Vol. 5, No. 1: Spring/Summer 2009
The Joys, Trials, and Tribulations of Scientific Inquiry
A Science, Technology and Research Scholar graduates from IU with four years of research experience
Yun William Yu of Huntingburg, Indiana, graduates this spring Phi Beta Kappa with majors in chemistry, mathematics, and Germanic studies. He also leaves Bloomington with the enviable experience of four full years of laboratory research guided by faculty mentors, as a participant in the Integrated Freshman Learning Experience (IFLE) and IU Science, Technology and Research Scholars Program (IU STARS). STARS matches qualified freshmen in the sciences with faculty members who guide their development as researchers for the next four years.
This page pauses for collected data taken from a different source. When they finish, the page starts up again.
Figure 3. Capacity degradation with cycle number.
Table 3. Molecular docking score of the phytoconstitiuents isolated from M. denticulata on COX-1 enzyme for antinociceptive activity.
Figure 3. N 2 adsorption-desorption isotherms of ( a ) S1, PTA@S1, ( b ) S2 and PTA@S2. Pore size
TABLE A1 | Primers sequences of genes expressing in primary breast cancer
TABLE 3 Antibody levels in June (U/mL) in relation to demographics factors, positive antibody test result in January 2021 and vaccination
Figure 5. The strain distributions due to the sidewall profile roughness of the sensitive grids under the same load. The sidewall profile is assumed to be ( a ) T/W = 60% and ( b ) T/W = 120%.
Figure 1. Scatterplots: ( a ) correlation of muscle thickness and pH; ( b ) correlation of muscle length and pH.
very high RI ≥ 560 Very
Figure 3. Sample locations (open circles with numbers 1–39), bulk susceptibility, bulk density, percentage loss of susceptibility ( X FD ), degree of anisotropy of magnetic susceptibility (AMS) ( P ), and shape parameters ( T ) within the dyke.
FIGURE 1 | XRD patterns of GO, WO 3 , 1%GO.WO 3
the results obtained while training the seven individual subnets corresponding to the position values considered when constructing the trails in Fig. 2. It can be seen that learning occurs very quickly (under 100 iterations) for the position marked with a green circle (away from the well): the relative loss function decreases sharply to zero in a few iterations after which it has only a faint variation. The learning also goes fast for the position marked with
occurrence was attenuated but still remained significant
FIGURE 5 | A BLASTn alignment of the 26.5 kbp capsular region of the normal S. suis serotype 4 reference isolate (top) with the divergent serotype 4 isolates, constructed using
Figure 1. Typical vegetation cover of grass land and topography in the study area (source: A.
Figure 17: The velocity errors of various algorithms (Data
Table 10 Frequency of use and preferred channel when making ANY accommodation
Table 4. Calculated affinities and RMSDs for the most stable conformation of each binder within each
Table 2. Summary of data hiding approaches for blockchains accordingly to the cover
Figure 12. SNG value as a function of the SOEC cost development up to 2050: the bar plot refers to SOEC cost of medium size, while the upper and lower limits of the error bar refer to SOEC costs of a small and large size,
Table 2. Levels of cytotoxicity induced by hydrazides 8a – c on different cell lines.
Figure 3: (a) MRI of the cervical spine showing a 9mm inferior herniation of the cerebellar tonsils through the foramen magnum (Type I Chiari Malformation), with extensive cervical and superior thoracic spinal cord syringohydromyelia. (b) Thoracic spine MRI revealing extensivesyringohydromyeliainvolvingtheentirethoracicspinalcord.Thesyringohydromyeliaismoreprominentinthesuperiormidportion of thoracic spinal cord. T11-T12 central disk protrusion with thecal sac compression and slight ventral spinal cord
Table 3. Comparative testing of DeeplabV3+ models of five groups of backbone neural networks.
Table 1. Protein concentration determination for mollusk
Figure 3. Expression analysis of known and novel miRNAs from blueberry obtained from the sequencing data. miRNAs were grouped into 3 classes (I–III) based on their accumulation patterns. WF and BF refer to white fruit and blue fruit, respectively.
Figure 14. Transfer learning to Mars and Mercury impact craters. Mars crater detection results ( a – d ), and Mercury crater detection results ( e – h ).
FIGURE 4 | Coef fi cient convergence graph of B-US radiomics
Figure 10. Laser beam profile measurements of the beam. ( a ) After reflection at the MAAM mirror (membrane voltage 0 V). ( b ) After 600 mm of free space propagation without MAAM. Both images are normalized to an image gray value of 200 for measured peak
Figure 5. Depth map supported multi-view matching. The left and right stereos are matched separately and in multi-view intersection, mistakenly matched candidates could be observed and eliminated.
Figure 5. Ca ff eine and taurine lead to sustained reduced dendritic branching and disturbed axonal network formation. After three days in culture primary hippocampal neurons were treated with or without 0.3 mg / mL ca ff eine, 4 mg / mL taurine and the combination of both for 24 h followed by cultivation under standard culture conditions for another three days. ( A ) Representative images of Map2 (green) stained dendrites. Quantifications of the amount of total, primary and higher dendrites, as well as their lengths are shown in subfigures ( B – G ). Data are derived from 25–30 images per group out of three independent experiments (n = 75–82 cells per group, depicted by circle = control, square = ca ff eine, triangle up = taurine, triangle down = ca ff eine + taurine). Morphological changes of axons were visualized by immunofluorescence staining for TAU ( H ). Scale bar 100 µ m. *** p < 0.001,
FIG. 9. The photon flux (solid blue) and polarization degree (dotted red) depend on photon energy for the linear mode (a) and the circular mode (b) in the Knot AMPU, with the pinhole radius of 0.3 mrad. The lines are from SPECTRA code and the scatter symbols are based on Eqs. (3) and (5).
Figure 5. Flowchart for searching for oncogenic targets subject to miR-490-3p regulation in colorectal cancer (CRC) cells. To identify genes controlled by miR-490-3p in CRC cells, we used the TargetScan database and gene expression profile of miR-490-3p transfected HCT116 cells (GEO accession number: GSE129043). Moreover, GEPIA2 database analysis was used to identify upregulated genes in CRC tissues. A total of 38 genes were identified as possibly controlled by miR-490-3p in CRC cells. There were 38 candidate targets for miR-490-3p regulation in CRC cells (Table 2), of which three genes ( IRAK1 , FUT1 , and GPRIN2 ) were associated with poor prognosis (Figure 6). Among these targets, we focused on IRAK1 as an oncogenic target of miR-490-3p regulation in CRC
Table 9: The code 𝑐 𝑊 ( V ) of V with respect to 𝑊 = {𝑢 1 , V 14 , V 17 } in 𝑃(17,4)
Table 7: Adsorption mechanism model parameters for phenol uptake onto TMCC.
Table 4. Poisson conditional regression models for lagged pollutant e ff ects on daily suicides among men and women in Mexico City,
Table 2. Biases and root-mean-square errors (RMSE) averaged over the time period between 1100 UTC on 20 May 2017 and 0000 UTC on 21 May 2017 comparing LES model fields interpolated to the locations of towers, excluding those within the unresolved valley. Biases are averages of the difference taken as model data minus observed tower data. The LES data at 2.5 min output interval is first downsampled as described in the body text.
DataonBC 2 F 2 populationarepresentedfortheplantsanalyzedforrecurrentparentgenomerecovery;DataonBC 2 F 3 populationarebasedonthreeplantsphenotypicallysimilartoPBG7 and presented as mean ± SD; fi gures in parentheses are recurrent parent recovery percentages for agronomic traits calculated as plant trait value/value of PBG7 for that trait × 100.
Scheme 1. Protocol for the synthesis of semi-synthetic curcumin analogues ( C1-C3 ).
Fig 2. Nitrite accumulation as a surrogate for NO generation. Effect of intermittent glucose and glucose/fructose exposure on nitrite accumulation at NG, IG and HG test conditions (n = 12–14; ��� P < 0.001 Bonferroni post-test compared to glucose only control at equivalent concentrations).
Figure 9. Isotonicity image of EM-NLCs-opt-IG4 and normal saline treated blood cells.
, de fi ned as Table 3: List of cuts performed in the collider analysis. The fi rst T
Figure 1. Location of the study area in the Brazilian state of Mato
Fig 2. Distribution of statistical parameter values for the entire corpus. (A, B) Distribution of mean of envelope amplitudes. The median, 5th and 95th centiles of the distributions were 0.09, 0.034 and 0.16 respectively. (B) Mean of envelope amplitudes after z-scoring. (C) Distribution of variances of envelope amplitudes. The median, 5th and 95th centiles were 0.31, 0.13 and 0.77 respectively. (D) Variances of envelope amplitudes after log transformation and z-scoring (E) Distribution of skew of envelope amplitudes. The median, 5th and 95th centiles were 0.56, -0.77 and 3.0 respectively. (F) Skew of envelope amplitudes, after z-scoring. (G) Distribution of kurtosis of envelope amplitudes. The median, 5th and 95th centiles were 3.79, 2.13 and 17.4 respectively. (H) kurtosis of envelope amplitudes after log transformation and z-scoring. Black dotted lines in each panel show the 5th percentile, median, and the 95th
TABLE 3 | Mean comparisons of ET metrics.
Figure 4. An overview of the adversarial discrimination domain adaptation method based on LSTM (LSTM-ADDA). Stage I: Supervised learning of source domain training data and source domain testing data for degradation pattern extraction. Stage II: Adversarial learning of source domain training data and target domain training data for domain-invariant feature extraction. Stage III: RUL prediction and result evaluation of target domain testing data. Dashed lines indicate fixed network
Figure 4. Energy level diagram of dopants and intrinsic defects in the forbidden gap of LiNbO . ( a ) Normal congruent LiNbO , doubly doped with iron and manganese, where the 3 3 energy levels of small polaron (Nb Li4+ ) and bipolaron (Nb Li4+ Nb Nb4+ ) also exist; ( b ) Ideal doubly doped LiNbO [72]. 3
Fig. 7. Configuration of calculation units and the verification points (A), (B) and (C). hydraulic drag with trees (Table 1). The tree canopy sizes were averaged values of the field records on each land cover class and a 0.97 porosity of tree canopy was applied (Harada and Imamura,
IFLE gives freshmen a summer research experience before their freshmen year and an inquiry-based freshman course.
STARS scholarships are open to students in all the sciences, while IFLE offers support to biology, biochemistry, and behavioral neuroscience majors.
Yu, a Herman B Wells and Barry M. Goldwater scholar, has been awarded a 2009 Marshall Scholarship, sponsored by the British government, that will enable him to pursue master’s degrees in computational biology, at the University of Cambridge, and biomedical physical chemistry, at Imperial College London, after graduation from IU. Yu has this to say about his experience with the STARS program:
“It was the director of the STARS program who first pointed me to [the late] Professor [J. Michael] Walker, in whose lab I spent countless hours experiencing firsthand the joys, trials, and tribulations of scientific inquiry. Before coming to IU, I had nary a clue what research actually was; four years later I find myself preparing to matriculate at a graduate science program. My experience in lab not only has been the crux of all my graduate school applications, but pointed me in the direction of a career path I probably otherwise wouldn’t have considered. STARS and IFLE both function to place students in research labs, which has for me been one of the defining happenstances of my undergraduate career.”